Sinclair Broadcast Group is expanding its over-the-air (OTA) footprint, announcing Monday it has inked new affiliate agreements for its Comet, Charge! and TBD networks. The distribution will see Sinclair add 2.4 million TV households by the end of the second quarter this year.

Sinclair’s over-the-air viewers will be able to watch the three networks across nine new DMAs. Charge!, which airs crime dramas like “Without a Trace” and “Elementary,” will be affiliated with stations in the San Francisco Bay Area, Colorado Springs, Knoxville, San Angelo, Texas and the Hartford-New Haven DMA.

Comet, home to classic sci-fi series like “The X-Files” and “Stargate SG-1,” will be broadcast on Colorado Spring’s KGHB station. Whereas TBD, which is geared towards unscripted content, will launch in stations in Phoenix, San Diego as well as in the Lubbock and Odessa, Texas, DMAs.

All told, Sinclair said it has added 17 million OTA households since the start of 2022. New affiliate stations come from agreements with Nexstar Media Group, Gray and TelevisaUnivision-affiliated Entravision.

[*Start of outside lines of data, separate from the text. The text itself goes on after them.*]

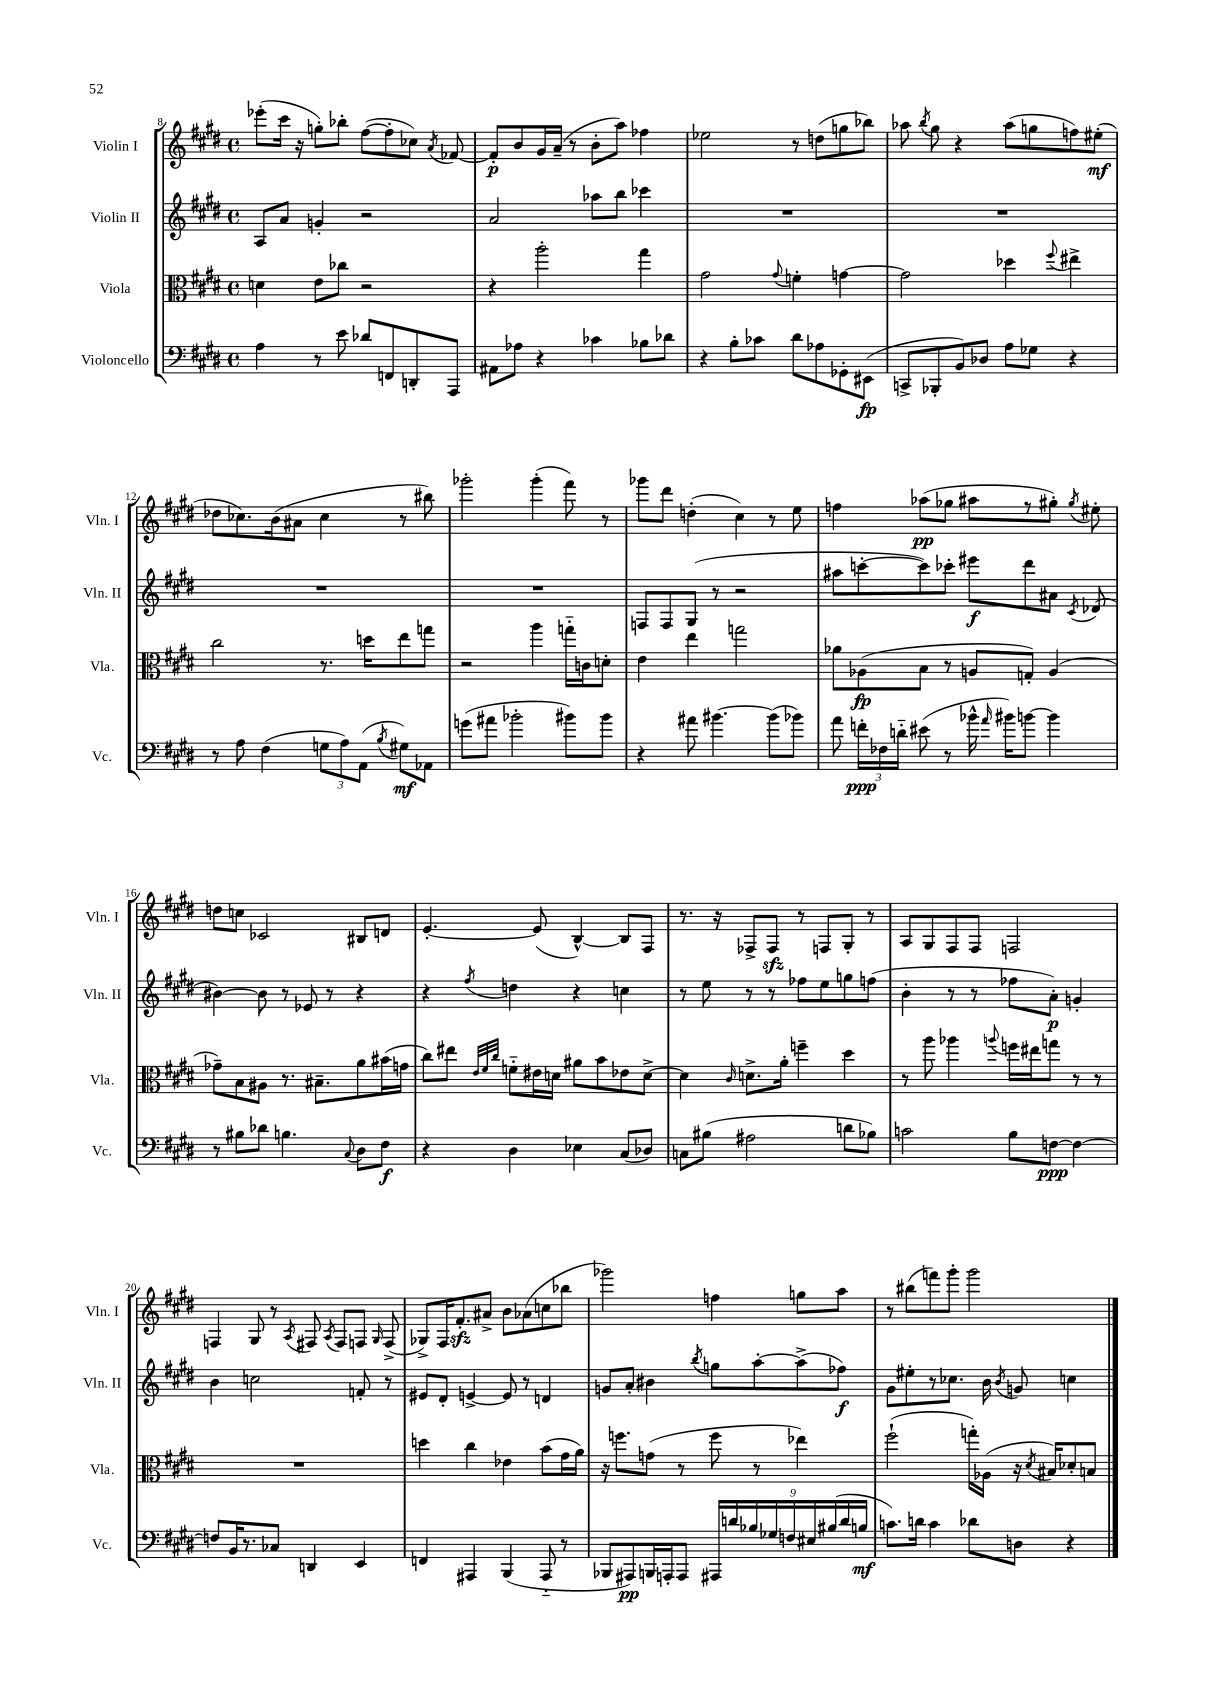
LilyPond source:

<<
\new StaffGroup <<
\new Staff = "s0" \with { instrumentName = "Violin I" shortInstrumentName = "Vln. I" } {
    \clef treble \key e \major \defaultTimeSignature \time 4/4
    \autoBeamOff ees'''8[-.( cis'''16] r16 g''8[-.) bes''8]-. fis''8[~( fis''8-. ces''8]) \acciaccatura { a'8 } fes'8~ |
    fes'8[-.\p b'8 gis'16 a'16]--( r8 b'8[-. a''8]) fes''4 |
    ees''2 r8 d''8[( g''8 bes''8]) |
    aes''8 \acciaccatura { b''8 } gis''8 r4 aes''8[( g''8 f''8) eis''8]-.\mf( |
    des''8[ ces''8.) b'16( ais'8] ces''4 r8 bis''8) |
    ges'''2-. ges'''4-.( fis'''8) r8 |
    ges'''8[ dis'''8] d''4-.( cis''4) r8 e''8 |
    f''4 aes''8[\pp( ges''8] ais''8[ r8 gis''8]-.) \acciaccatura { gis''8 } eis''8-. |
    d''8[ c''8] ces'2 bis8[ d'8] |
    e'4.~-. e'8( b4~-^) b8[ fis8] |
    r8. r16 fes8[-> fes8]\sfz r8 f8[ gis8]-. r8 |
    a8[ gis8 fis8 fis8] f2 |
    f4 gis8 r8 \acciaccatura { a8 } fis8 \acciaccatura { a8 } fis8[ f8] \grace { gis16 } f8->( |
    ges8[->) fis16 fis'8.-.\sfz ais'8]-> b'8[ aes'8( c''8 bes''8] |
    ges'''2) f''4 g''8[ a''8] |
    r8 bis''8[( f'''8) gis'''8]-. gis'''2 \bar "|." |
}
\new Staff = "s1" \with { instrumentName = "Violin II" shortInstrumentName = "Vln. II" } {
    \clef treble \key e \major \defaultTimeSignature \time 4/4
    \autoBeamOff a8[ a'8] g'4-. r2 |
    a'2 aes''8[ b''8] ces'''4 |
    R1 |
    R1 |
    R1 |
    R1 |
    f8[ f8 gis8]( r8 r2 |
    ais''8[ c'''8~-. c'''8) ces'''8]-. eis'''8[\f dis'''8 ais'8] \acciaccatura { cis'8 } des'8( |
    bis'4~) bis'8 r8 ees'8 r8 r4 |
    r4 \acciaccatura { fis''8 } d''4 r4 c''4 |
    r8 e''8 r8 r8 fes''8[ e''8 g''8 f''8]( |
    b'4-. r8 r8 fes''8[ a'8]-.\p) g'4-. |
    b'4 c''2 f'8-. r8 |
    eis'8[ dis'8]-. e'4~-> e'8 r8 d'4 |
    g'8[ a'8]-. bis'4 \acciaccatura { b''8 } g''8[ a''8~-. a''8->( fes''8]\f) |
    gis'8[ eis''8-. r8 ces''8.] b'16 \acciaccatura { b'8 } g'8 c''4 \bar "|." |
}
\new Staff = "s2" \with { instrumentName = "Viola" shortInstrumentName = "Vla." } {
    \clef alto \key e \major \defaultTimeSignature \time 4/4
    \autoBeamOff d'4 e'8[ ces''8] r2 |
    r4 a''2-. gis''4 |
    gis'2 \appoggiatura { gis'8 } f'4-. g'4~ |
    g'2 des''4 \appoggiatura { fis''8 } eis''4-> |
    cis''2 r8. d''16[ e''8 g''8] |
    r2 a''4 g''16[-_ c'16 d'8]-. |
    e'4 e''4 g''2 |
    aes'8[ aes8\fp( b8] r8 a8[ g8]-.) a4( |
    ges'8[--) b8 ais8] r8. bis8.[-- a'8 bis'16( g'16] |
    cis''8[) eis''8] \grace { e'32[ fis'32 cis''32] } f'8[-_ eis'16 d'16] ais'8[ b'8 ees'8 d'8]~-> |
    d'4 \grace { cis'16 } d'8.[-> a'16]-. f''4-- dis''4 |
    r8 a''8 aes''4 \appoggiatura { a''8 } f''16[ eis''16 g''8] r8 r8 |
    R1 |
    d''4 cis''4 ees'4 b'8[( gis'16 a'16]) |
    r16 f''8.[ g'8]( r8 f''8 r8 ees''4) |
    fis''2-!( g''16[-.) aes16]( r16 \acciaccatura { dis'8 } bis16[) des'8-. b8] \bar "|." |
}
\new Staff = "s3" \with { instrumentName = "Violoncello" shortInstrumentName = "Vc." } {
    \clef bass \key e \major \defaultTimeSignature \time 4/4
    \autoBeamOff a4 r8 e'8 des'8[ f,8 d,8-. a,,8] |
    ais,8[ aes8] r4 ces'4 bes8[ des'8] |
    r4 b8[-. ces'8] dis'8[ aes8 ges,8-. eis,8]\fp( |
    c,8[-> bes,,8-. b,8) des8] a8[ ges8] r4 |
    r8 a8 fis4( \tuplet 3/2 { g8[ a8) a,8]( } \acciaccatura { b8 } gis8[\mf) aes,8] |
    g'8[( ais'8] bes'2-. bis'8[) bis'8] |
    r4 ais'8 bis'4.~ bis'8[( bes'8]) |
    a'8 \tuplet 3/2 { f'16[-.\ppp fes16 d'16]-_ } eis'8( r8 bes'16-^ \grace { a'16 } bis'16[) b'8]~ b'4 |
    r8 bis8[ des'8] b4. \appoggiatura { cis8 } dis8[ fis8]\f |
    r4 dis4 ees4 cis8[( des8]) |
    c8[ bis8]( ais2 d'8[ bes8]) |
    c'2 b8[ f8]~\ppp f4~ |
    f8[ b,16 r8. ces8] d,4 e,4 |
    f,4 ais,,4 b,,4( ais,,8-_ r8 |
    bes,,8[ ais,,8\pp) b,,16 a,,16-. a,,8] \tuplet 9/8 { ais,,16[ d'16 bes16 ges16 f16 eis16 bis16( d'16 b16]\mf } |
    c'8.[) d'16] c'4 des'8[ d8] r4 \bar "|." |
}
>>
>>
\layout { \context { \Score currentBarNumber = #8 } }
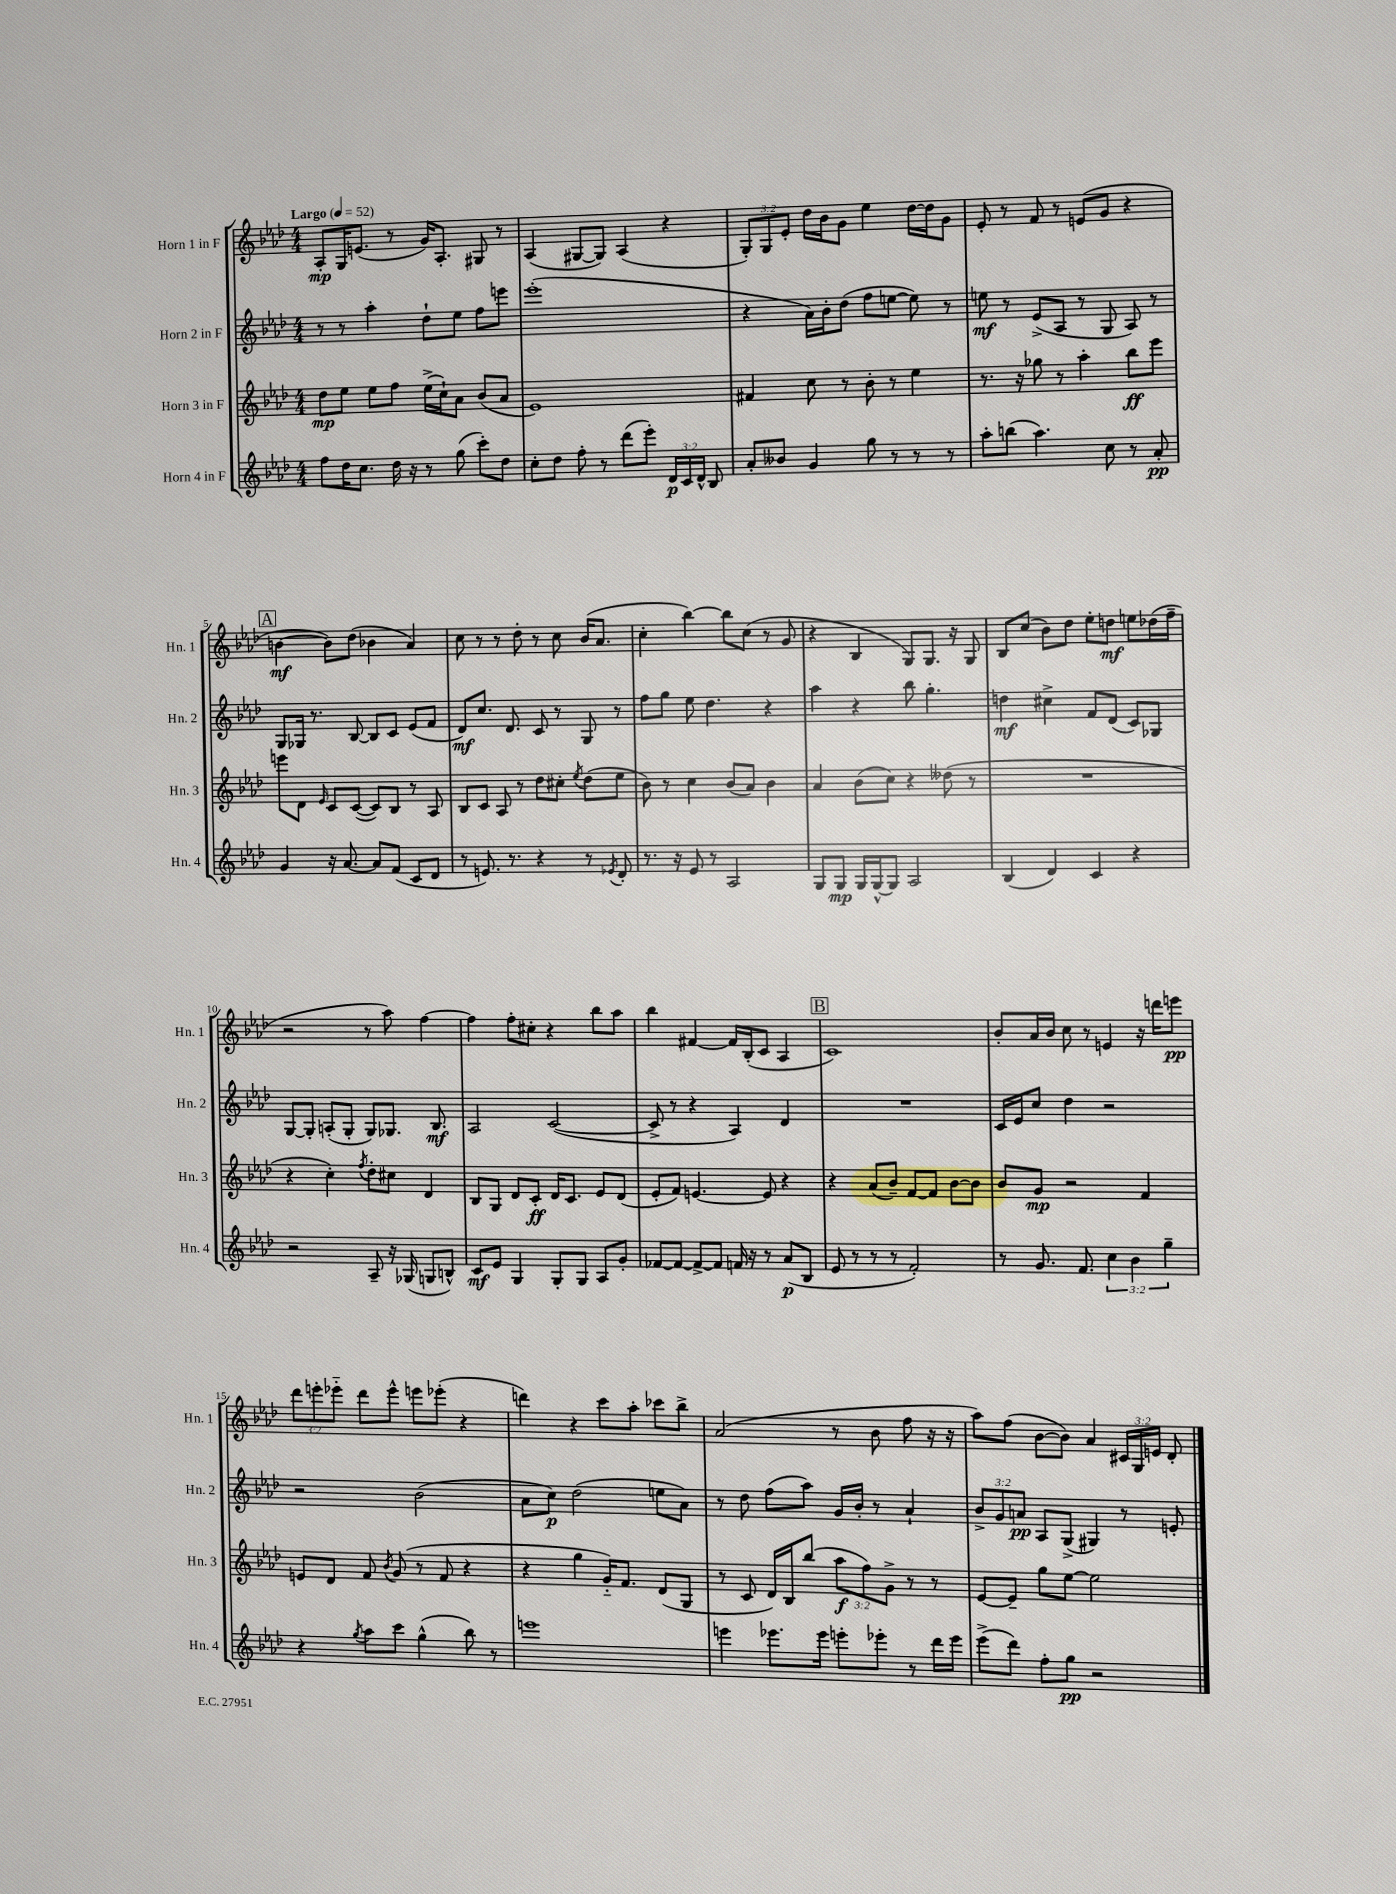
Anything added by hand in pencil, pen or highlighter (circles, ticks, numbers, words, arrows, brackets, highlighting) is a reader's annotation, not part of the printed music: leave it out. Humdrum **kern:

**kern	**kern	**kern	**kern
*staff4	*staff3	*staff2	*staff1
*clefG2	*clefG2	*clefG2	*clefG2
*k[b-e-a-d-]	*k[b-e-a-d-]	*k[b-e-a-d-]	*k[b-e-a-d-]
*M4/4	*M4/4	*M4/4	*M4/4
*MM52	*MM52	*MM52	*MM52
8ff	8dd-	8r	8A-'
16dd-	8ee-	8r	16G
8.cc	.	.	(8.e
.	8ee-	4aa-'	.
16dd-	8ff	.	8r
16r	.	.	.
8r	(16ee-^	8dd-`	16g)
.	16cc`)	.	8.A-'
(8gg	8a-	8ee-	.
8ccc')	(8b-	8ff	8G#
8dd-	8a-	8eee	8r
=	=	=	=
8cc'	1e-)	(1eee-'	(4A-
8dd-	.	.	.
8ff'	.	.	[8G#
8r	.	.	8G#])
(8ddd-	.	.	(4A-
8eee-')	.	.	.
24d-	.	.	4r
24c	.	.	.
24d-^^	.	.	.
8B-	.	.	.
=	=	=	=
8a-'	4f#	4r	12G')
.	.	.	12G
8b--	.	.	.
.	.	.	12e-'
4g	8cc	16a-)	16dd-
.	.	16b-'	16b-
.	8r	(8dd-	8g
8gg	8b-'	8ff	4ee-
8r	8r	[8ee	.
8r	4ee-	8ee])	[16dd-
.	.	.	16dd-]
8r	.	8r	8g
=	=	=	=
8aa-'	8.r	8ee	8e-'
(8bb	.	8r	8r
.	16r	.	.
4.aa-)	8gg-	(8e-^	8f
.	8r	8A-	8r
.	4aa-'	8r	(8e
8cc	.	8G	8g
8r	8bb-	8A-)	4r
8a-'	8eee-	8r	.
=	=	=	=
4g	8eee	8G	[4b
.	8d-	16G-	.
.	.	8.r	.
.	16qqe-	.	.
16r	8c	.	8b])
[8.a-	.	.	.
.	([8c	[8B-	(8dd-
8a-]	8c])	8B-]	4b-
(8f	8B-	8c	.
8c	8r	(8e-	4a-)
8d-	8A-	8f	.
=	=	=	=
8r	8B-	8d-)	8cc
8.e)	8c	8.cc	8r
.	8A-	.	8r
8.r	.	8.d-	.
.	8r	.	8dd-'
4r	8dd-	8c	8r
.	8cc#'	8r	8cc
.	8qee-	.	.
8r	(8dd-	8G	(16b-
.	.	.	8.a-
8qe-	.	.	.
8d-'	8ee-	8r	.
=	=	=	=
8.r	8b-)	8ff	4cc'
.	8r	8gg	.
16r	.	.	.
8e-	4cc	8ee-	[4bb-)
8r	.	4.dd-	.
2A-	(8b-	.	8bb-]
.	8a-)	.	(8cc
.	4b-	4r	8r
.	.	.	8g
=	=	=	=
8G	4a-	4aa-	4r
8G	.	.	.
16G	(8b-	4r	4B-
[16G^^	.	.	.
8G]	8cc)	.	.
2A-	4r	8bb-	8G)
.	.	4.gg'	8.G
.	(8dd--	.	.
.	.	.	16r
.	8r	.	8G
=	=	=	=
(4B-	1r	4dd	8B-
.	.	.	(8cc
4d-)	.	4cc#^	8b-)
.	.	.	8dd-
4c	.	8f	8ee-'
.	.	(8d-	8dd
4r	.	8c)	8ee
.	.	8G-	(16dd-
.	.	.	16ff~
=	=	=	=
2r	4r	[8G	2r
.	.	8G']	.
.	4cc')	(8A'	.
.	.	8G'	.
.	8qff	.	.
8A-~	8dd-'	8G)	8r
16r	8cc#	8.G-	8aa-)
(16G-	.	.	.
8G	4d-	.	[4ff
.	.	8.B-	.
8B^^)	.	.	.
=	=	=	=
8c	8B-	2A-	4ff]
8e-	8G	.	.
4G	8d-	.	8ff'
.	8c'	.	8cc#'
8G'	16d-	([2c	4r
.	8.c	.	.
8G	.	.	.
8A-	8e-	.	8bb-
8g'	(8d-	.	8aa-
=	=	=	=
[8f-	8e-'	8c^]	4bb-
8f-_	8f)	8r	.
8f-^_	[4.e	4r	[4f#
8f-]	.	.	.
16f	.	4A-)	16f#]
16r	.	.	(16B-'
8r	8e]	.	8c
(8a-	4r	4d-	4A-
8B-	.	.	.
=	=	=	=
8e-	4r	1r	1c)
8r	.	.	.
8r	(8a-	.	.
8r	8b-~)	.	.
2f')	[8f	.	.
.	8f]	.	.
.	[8b-	.	.
.	8b-]	.	.
=	=	=	=
8r	8b-	16c	8b-'
.	.	16e-	.
8.g	8g	8cc	16a-
.	.	.	16b-
.	2r	4dd-	8cc
8.f	.	.	.
.	.	.	8r
6cc	.	2r	4e
6b-	.	.	.
.	4f	.	16r
.	.	.	16ddd
6gg~	.	.	.
.	.	.	8eee
=	=	=	=
4r	8e	2r	12ddd-
.	.	.	12eee'
.	8d-	.	.
.	.	.	12eee-'~
8qgg	.	.	.
8aa-	8f	.	8ddd-
.	8qb-	.	.
8ccc	(8g	.	8eee-^^
(4gg^^	8r	(2b-	8eee
.	8f	.	(8eee-'
8bb-)	4r	.	4r
8r	.	.	.
=	=	=	=
1eee	4r	8a-	4ddd)
.	.	8cc)	.
.	4gg	(2dd-	4r
.	16g'~)	.	8ccc
.	8.f	.	.
.	.	.	8aa-'
.	(8d-	8ee	8ccc-
.	8G	8a-)	8bb-^
=	=	=	=
4eee	8r	8r	(2a-
.	8c	8dd-	.
8.eee-	16d-)	(8ff	.
.	16B-	.	.
.	(8bb-	8aa-)	.
16eee-	.	.	.
8eee'	12aa-	16g	8r
.	.	16b-'	.
.	12ff)	.	.
8eee-'	.	8r	8b-
.	12g^	.	.
8r	8r	4a-`	8ff
16ddd-	8r	.	16r
16eee-	.	.	16r
=	=	=	=
(8eee-^	[8e-	12b-^	8aa-)
.	.	12g	.
8ddd-)	8e-~]	.	(8ff
.	.	12a	.
8ff'	8gg	8A-	[8b-
8gg	[8ee-	(8G^	8b-])
2r	2ee-]	4G#)	4a-
.	.	8r	24c#
.	.	.	24G
.	.	.	24e
.	.	8e'	8d-'
==	==	==	==
*-	*-	*-	*-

Sinclair noted last October that Comet, Charge! and TBD were among the company’s fastest growing digital broadcast networks in Q3 2022.

“These affiliate additions are a continuation of the distribution and ratings momentum that began in 2022, as we moved into new DMAs or upgraded coverage within the networks’ existing local broadcast affiliate footprints,” stated Adam Ware, SVP of Sinclair’s Growth Networks Group. “As viewers continue to watch less cable TV, we’re excited Comet, Charge! and TBD will be available to an additional 2.4 million viewers across the country.”

Sinclair is also a major proponent of NextGen TV. As of last October, it’s launched ATSC 3.0 broadcasting technology in 34 markets. The main benefit of ATSC 3.0, according to Sinclair Chief Innovation Officer Scott Ehrlich, is that broadcasters can leverage some of the benefits of streaming, such as one-to-one interaction with viewers, while retaining the audience levels that come with linear.

Similarly, Todd Achilles, CEO of the now-shuttered Evoca TV, told Fierce last May that ATSC 3.0 is essentially OTA converged with streaming and OTT elements. He estimated OTA viewership is increasing 3-4% per year, while cable and satellite viewers are declining.

The broadcast industry has been pushing for full adoption of the ATSC 3.0 standard. Last month, the National Association of Broadcasters urged the FCC to vocalize their support for NextGen TV by forming a task force that focuses on "our shared concerns about viewers losing access to television signals.” The NAB said it wanted viewers to receive free OTA signals before, during and after the NextGen TV transition.